Logiest était atteint d’hubris – ce terme grec désignant l’orgueil démesuré que les dieux punissent. Il agit comme s’il portait seul la mission d’”émanciper” le peuple rwandais – en fait les seuls Hutus – et de le mener “à la démocratie”. Mais cette émancipation était unilatérale, brutale et aveugle aux réalités complexes du pays, à son histoire et ses traditions. A plusieurs reprises, il reconnaît d’ailleurs, pour le déplorer, que le mwami (le roi) – qu’il fit arrêter – jouissait encore d’une certain prestige, même auprès des Hutus.
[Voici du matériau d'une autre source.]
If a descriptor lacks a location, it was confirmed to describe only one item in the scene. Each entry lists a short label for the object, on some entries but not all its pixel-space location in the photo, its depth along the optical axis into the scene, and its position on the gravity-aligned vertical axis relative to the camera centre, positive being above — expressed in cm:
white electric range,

Logiest écrivant en 1988 ; “Le moment était crucial pour le Rwanda. Son peuple avait encore besoin de soutien et de protection. Mon rôle était encore déterminant (sic). Aujourd’hui, après plus de 25 ans, je m’interroge sur les motifs qui me faisaient agir avec tant de détermination. C’était sans nul doute la volonté de rendre à un peuple sa dignité. C’était peut-être tout autant le désir d’abaisser la morgue et d’exposer la duplicité d’une aristocratie (tutsie) foncièrement oppressive et injuste” qu’il désigne du terme péjoratif de “camarilla”.
Il oublie cependant de préciser que la majorité des Tutsis (environ 15 % de la population, mais jusqu’à 30% dans certaines parties du pays) vivait dans les mêmes conditions que les Hutus !
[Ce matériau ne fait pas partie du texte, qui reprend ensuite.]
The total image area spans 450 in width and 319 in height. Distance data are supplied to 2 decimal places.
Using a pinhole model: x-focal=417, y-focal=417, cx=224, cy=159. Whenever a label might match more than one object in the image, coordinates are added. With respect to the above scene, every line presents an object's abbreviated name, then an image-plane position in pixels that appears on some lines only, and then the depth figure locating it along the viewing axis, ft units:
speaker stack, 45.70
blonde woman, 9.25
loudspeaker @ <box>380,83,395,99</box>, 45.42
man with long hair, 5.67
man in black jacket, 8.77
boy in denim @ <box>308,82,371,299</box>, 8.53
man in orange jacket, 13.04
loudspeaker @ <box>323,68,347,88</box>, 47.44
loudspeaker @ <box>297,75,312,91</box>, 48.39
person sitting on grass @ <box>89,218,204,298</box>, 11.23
Dans ces mémoires, on est bien au-delà de la simple vision coloniale paternaliste qui était alors largement partagée en Belgique et en Europe. Nous sommes en présence d’une manipulation politique de grande ampleur, d’une construction et d’une ingénierie sociale voulue par un homme doté de tous les pouvoirs et de la force militaire pour imposer sa vision simpliste de la situation. Avec des conséquences funestes : l’émergence d’un pouvoir hutu, raciste et discriminatoire pendant 32 ans après l’indépendance qui se termine dans le génocide des Tutsis en 1994.
Une conclusion implacable
Le professeur Jean Stengers conclut ainsi la préface du livre : “Pour comprendre pourquoi il y a un Congo, il faut comprendre la psychologie de Léopold II. Pour comprendre pourquoi il y a un Rwanda hutu, il faut comprendre le colonel Logiest.”
En effet. Et ce fut pour le pire. (Fin).
* Alain Destexhe est un Sénateur honoraire et initiateur de la Commission d’enquête du Sénat belge sur le Rwanda (1997) sur le rôle de la Belgique dans le génocide des Tutsi du Rwanda en 1994.